7 de maio de 2015

Refletindo sobre voltar a viver no interior...

Faz 1 ano hoje que realizamos uma mudança muito especial em nossa vida. Estava postando no instagram mais uma foto de um lugar que amo e me faz viajar para longe, pensar, imaginar, sonhar, planejar, visão esta que o Parque da Malwee em Jaraguá do Sul/SC nem a praia de Cabeçudas em Itajaí/SC, em todo seu encanto e beleza não conseguiam fazer, não nas mesmas proporções. Então, ao começar a desenvolver um breve comentário me dei por conta que ainda não havia feito o comentário merecido sobre tudo isso que temos vivido aqui. Se faltou inspiração até aqui ela chegou há poucos instantes. Tenho necessidade de vivenciar primeiro, para então escrever com mais autoridade e de forma positiva sobre as minhas experiências, pois não gosto de registrar por registrar, sem pôr vida, amor e significado às coisas.
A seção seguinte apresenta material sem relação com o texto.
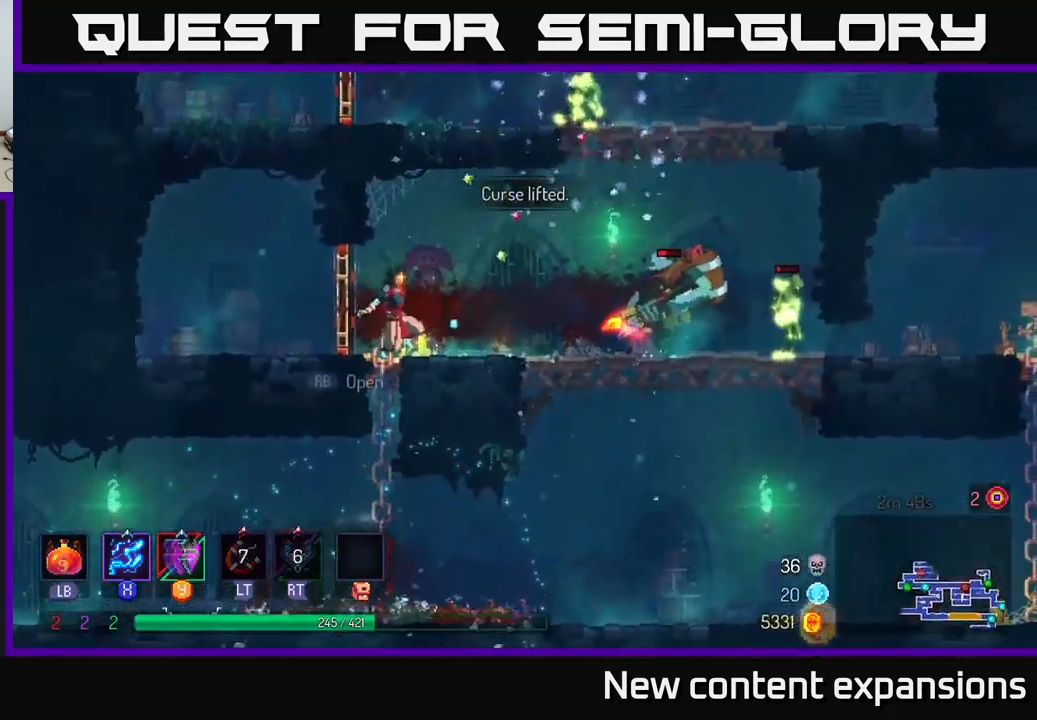
{"dt_ms": 500, "buttons": ["X"], "left_stick": "right", "right_stick": "center", "events": []}
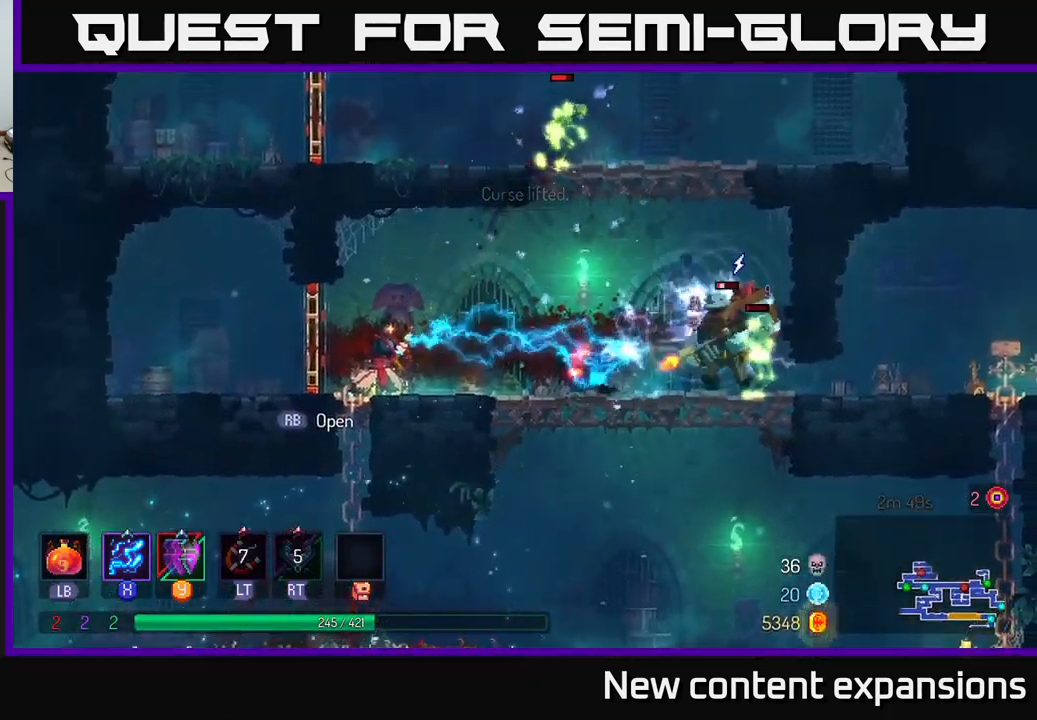
{"dt_ms": 500, "buttons": ["X"], "left_stick": "right", "right_stick": "center", "events": [[184, "left_stick", "center"], [334, "left_stick", "right"]]}
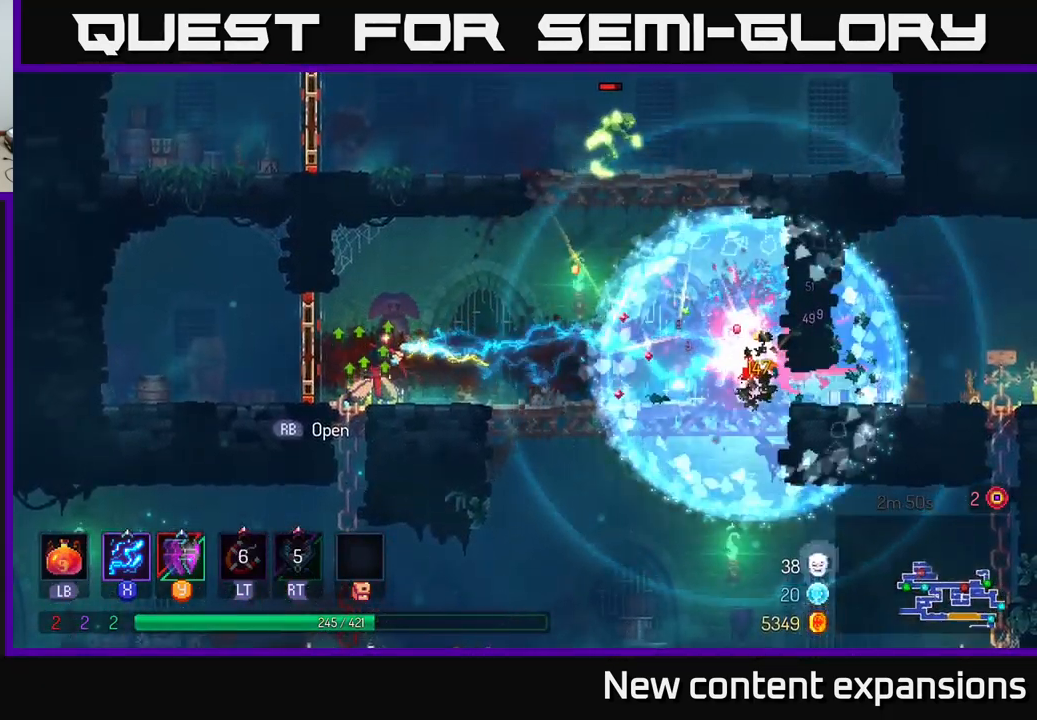
{"dt_ms": 500, "buttons": ["B"], "left_stick": "right", "right_stick": "center", "events": [[167, "X", "up"], [234, "B", "down"], [384, "B", "up"], [484, "B", "down"]]}
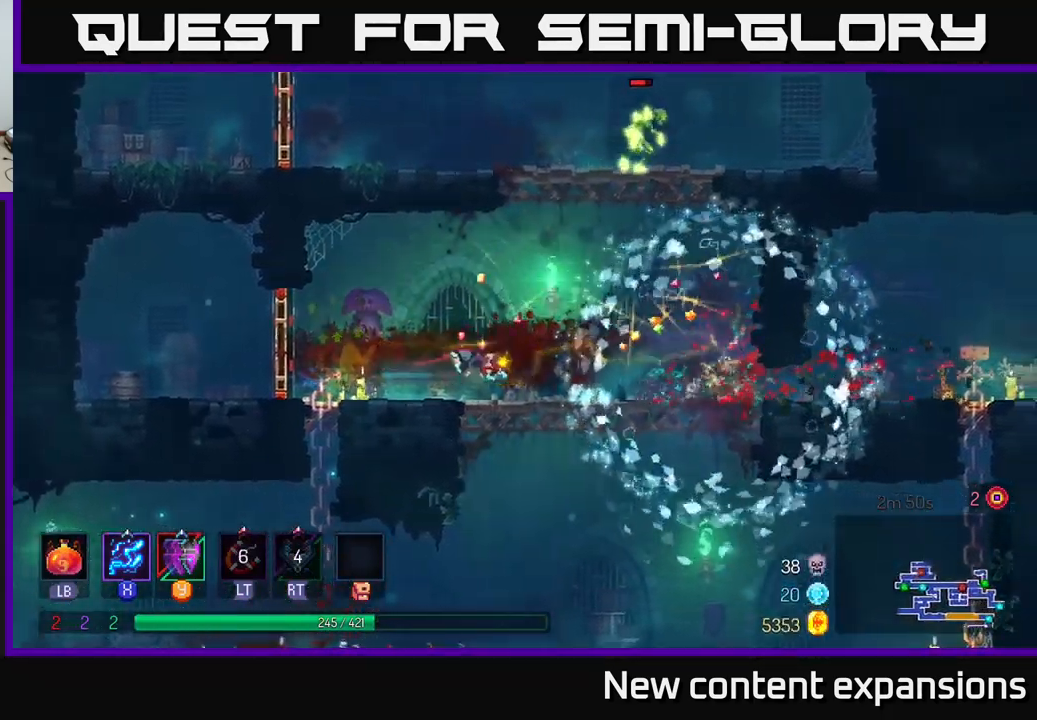
{"dt_ms": 684, "buttons": ["X"], "left_stick": "right", "right_stick": "center", "events": [[50, "B", "up"], [250, "A", "down"], [250, "left_stick", "up-left"], [684, "A", "up"], [684, "X", "down"], [684, "left_stick", "right"]]}
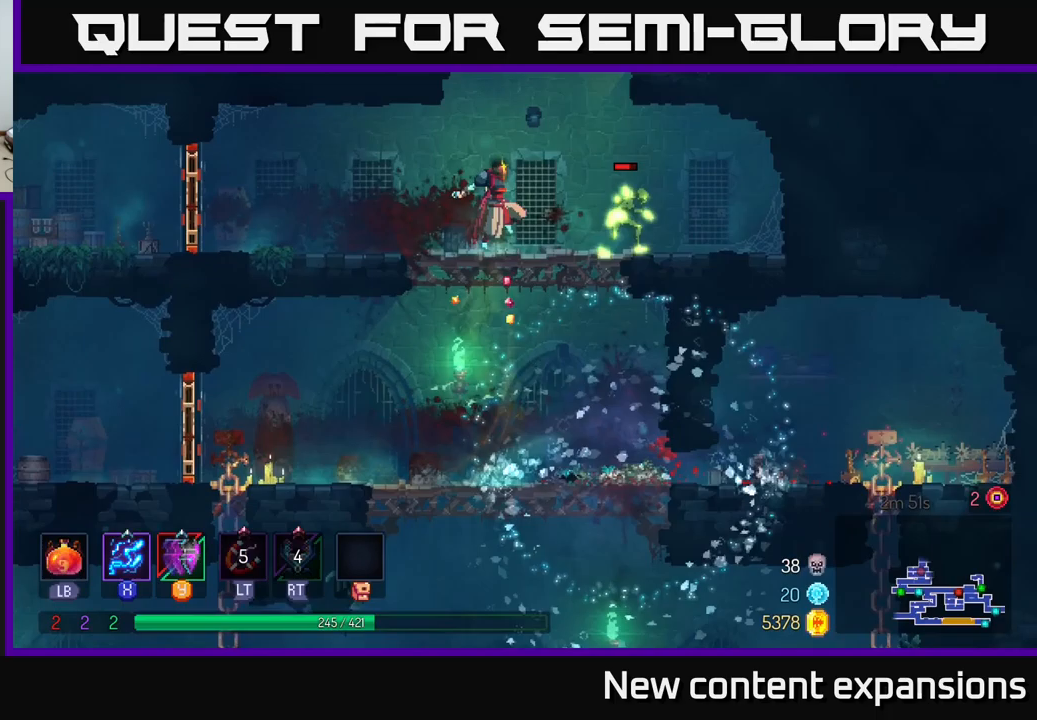
{"dt_ms": 300, "buttons": ["X"], "left_stick": "center", "right_stick": "center", "events": [[117, "left_stick", "center"]]}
Este lugar, uma área de lazer, está à poucos metros aqui de casa, adoro ir lá passear com os meninos (não ao mesmo tempo), caminhar em meio ao arvoredo, e dar uma pausa perto da água. Ainda não fizemos piquenique lá, nem aproveitamos tanto com a família como poderíamos, pois gostamos de ir passear mais longe às vezes.

Acho incrível ter a oportunidade de conhecer diferentes lugares e culturas, conviver com diferentes pessoas, e perceber que cada uma delas, seja em sua sofisticação ou simplicidade, tem algo a nos ensinar. Certa vez alguém contou a história de um sábio que ficava sentado na entrada de uma cidade, e os viajantes quando o questionavam "como é morar nesta cidade, é bom ou ruim?", ele indagava com outra pergunta: "Como era de onde você veio?" Então, se o viajante respondia que era ruim, que lá só havia gente má, mal humorada, problemas, dificuldades, e mi mi mi, o sábio concluía que ali ele encontraria o mesmo. De maneira semelhante o homem que respondia que de onde vinha era um lugar maravilhoso, com gente humilde, prestativa, trabalhadora, cheio de progresso, o sábio recomendava o mesmo, que nesta cidade havia tudo isto também, e que o homem seria muito feliz ali. Moral da história: nós construímos o lugar onde estamos inseridos, seja cidade, distrito, bairro, rua, casa, família.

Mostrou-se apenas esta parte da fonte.